Brian Jarman was professor of primary health care at Imperial College London from 1983 – 1998. In this interview with College President Denis Pereira Gray in 2010, he talks about the introduction of his underprivileged area score in 1990 – which became commonly known as the Jarman Index.
"The idea was to give pay in the inner-city areas in proportion to workload so that each GP got the same pay per unit of work – not an easy thing to do. And they decided that meant that the majority of GPs would be worse off and so it wouldn’t work. However, John being a fair person as I left the room he said come back Brian, we’ll give you one chance. If you come back in 3 months’ time, we will choose 5 areas randomly and we will ask the GPs at the LMC to shade the electoral wards according to the degree to which the patients in the area increase their workload or pressure on their services. And when we meet in 3 months we will see if there’s any overlap. And when we looked at the maps, there was only 1.4 or 1.6% of pairs of wards differed. So I then went for my first ever LMC GP conference at the Logan Hall.
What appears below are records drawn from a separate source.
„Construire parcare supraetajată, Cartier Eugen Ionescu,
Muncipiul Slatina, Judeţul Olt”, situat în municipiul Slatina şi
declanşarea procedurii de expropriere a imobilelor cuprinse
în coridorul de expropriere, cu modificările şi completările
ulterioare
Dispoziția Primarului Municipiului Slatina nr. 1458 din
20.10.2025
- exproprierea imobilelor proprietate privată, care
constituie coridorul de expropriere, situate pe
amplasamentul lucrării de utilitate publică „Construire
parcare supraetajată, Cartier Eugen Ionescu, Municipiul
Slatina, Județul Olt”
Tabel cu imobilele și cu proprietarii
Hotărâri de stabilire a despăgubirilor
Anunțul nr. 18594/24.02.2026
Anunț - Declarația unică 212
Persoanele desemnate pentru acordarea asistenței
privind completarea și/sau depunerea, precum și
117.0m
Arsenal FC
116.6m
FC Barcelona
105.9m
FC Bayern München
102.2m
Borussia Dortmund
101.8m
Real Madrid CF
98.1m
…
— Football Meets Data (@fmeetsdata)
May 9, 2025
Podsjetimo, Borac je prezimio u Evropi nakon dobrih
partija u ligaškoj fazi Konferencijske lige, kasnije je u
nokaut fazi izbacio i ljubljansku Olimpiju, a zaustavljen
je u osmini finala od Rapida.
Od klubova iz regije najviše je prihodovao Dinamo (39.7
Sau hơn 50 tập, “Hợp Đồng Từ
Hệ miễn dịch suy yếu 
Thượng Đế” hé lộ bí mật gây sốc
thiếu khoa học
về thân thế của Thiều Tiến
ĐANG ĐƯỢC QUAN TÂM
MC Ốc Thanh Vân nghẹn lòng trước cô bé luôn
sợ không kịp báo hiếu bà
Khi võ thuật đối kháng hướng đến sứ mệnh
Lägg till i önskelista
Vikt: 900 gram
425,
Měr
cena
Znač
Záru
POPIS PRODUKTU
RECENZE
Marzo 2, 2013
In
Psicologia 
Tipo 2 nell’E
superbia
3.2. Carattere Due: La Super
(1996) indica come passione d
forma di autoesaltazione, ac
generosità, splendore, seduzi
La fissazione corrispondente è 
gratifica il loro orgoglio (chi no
You have two minutes to speak … And I put it forward and they voted, having seen these figures, unanimously to accept the methodology. Purely theoretical, nothing happened, until 1990, the new White Paper – I suppose the Thatcher White Paper on primary care – came out and the day before, three parts of the department of health ask us for underprivileged area scores so I realised that they were going to use them. And they started paying GPs on that basis."
Peter Brent was a GP at a practice in Wembley and Willesden in London in the 1960s and 1970s. He was interviewed for the College in September 2019.
“And at that time in the area where we lived it was a fairly deprived area so patients didn't have cars, most of them, a lot of them didn't have phones which meant that they had to, if they needed a doctor, they had to go out and find the nearest working phone box to phone us. So generally, if they've, if that was necessary it was usually a definite requirement that they needed to see a doctor. We didn't in the early days, we didn't have any mobile phones of course and when we went out on the way home, we dropped into the nearest police station and said do you mind if we phone to the call service to see if we have any messages before going home to see if there were any more calls. So, we got to know the police pretty well.”